Zhongshan School of Medicine, Sun Yat-sen University, Guangzhou, Guangdong, China.
Medical Big-Data Center, The Second Affiliated Hospital of Nanchang University, Nanchang, Jiangxi, China.
Cancer Sci. 2024 Nov;115(11):3755-3766. doi: 10.1111/cas.16327. Epub 2024 Sep 2.
This study utilized data from 140,294 prostate cancer cases from the Surveillance, Epidemiology, and End Results (SEER) database. Here, 10 different machine learning algorithms were applied to develop treatment options for predicting patients with prostate cancer, differentiating between surgical and non-surgical treatments. The performances of the algorithms were measured using the area under the receiver operating characteristic curve (AUC), accuracy, sensitivity, specificity, positive predictive value, negative predictive value. The Shapley Additive Explanations (SHAP) method was employed to investigate the key factors influencing the prediction process. Survival analysis methods were used to compare the survival rates of different treatment options. The CatBoost model yielded the best results (AUC = 0.939, sensitivity = 0.877, accuracy = 0.877). SHAP interpreters revealed that the T stage, cancer stage, age, cores positive percentage, prostate-specific antigen, and Gleason score were the most critical factors in predicting treatment options. The study found that surgery significantly improved survival rates, with patients undergoing surgery experiencing a 20.36% increase in 10-year survival rates compared with those receiving non-surgical treatments. Among surgical options, radical prostatectomy had the highest 10-year survival rate at 89.2%. This study successfully developed a predictive model to guide treatment decisions for prostate cancer. Moreover, the model enhanced the transparency of the decision-making process, providing clinicians with a reference for formulating personalized treatment plans.

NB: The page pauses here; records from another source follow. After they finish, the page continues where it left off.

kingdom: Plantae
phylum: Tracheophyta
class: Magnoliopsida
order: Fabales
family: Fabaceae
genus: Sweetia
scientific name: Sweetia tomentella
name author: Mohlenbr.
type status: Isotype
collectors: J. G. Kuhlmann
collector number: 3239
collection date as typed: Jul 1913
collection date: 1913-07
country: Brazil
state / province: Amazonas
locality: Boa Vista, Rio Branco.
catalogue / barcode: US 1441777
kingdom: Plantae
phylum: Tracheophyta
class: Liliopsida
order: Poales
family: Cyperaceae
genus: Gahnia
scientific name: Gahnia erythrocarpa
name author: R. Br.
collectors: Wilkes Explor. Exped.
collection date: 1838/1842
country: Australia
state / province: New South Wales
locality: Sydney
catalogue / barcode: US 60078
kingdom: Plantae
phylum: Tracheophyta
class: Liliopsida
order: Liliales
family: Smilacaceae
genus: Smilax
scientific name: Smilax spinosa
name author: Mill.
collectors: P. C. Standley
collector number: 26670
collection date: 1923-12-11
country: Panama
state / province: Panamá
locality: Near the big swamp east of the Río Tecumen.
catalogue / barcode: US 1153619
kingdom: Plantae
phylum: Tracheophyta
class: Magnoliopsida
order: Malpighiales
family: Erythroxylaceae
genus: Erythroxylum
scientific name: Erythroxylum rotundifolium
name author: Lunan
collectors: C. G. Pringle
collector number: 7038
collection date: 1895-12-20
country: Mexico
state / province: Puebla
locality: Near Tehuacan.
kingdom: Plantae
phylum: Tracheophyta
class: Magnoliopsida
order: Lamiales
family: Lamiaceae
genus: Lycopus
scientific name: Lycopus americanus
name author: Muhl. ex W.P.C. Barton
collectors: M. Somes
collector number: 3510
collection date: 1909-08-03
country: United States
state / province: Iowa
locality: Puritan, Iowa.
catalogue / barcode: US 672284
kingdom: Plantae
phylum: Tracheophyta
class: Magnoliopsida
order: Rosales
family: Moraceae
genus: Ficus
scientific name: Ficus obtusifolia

本研究利用了来自监测、流行病学和最终结果(SEER)数据库的 140294 例前列腺癌病例的数据。在这里,应用了 10 种不同的机器学习算法来开发针对前列腺癌患者的治疗选择预测模型,区分手术和非手术治疗。通过接收者操作特征曲线(AUC)下面积、准确性、敏感性、特异性、阳性预测值、阴性预测值来衡量算法的性能。使用 Shapley 加法解释(SHAP)方法来研究影响预测过程的关键因素。生存分析方法用于比较不同治疗选择的生存率。CatBoost 模型产生了最佳结果(AUC=0.939,敏感性=0.877,准确性=0.877)。SHAP 解释器表明,T 期、癌症分期、年龄、核心阳性百分比、前列腺特异性抗原和 Gleason 评分是预测治疗选择的最关键因素。研究发现,手术显著提高了生存率,与接受非手术治疗的患者相比,接受手术治疗的患者 10 年生存率提高了 20.36%。在手术选择中,根治性前列腺切除术的 10 年生存率最高,为 89.2%。本研究成功开发了一种预测模型,为前列腺癌的治疗决策提供指导。此外,该模型提高了决策过程的透明度,为临床医生制定个性化治疗计划提供了参考。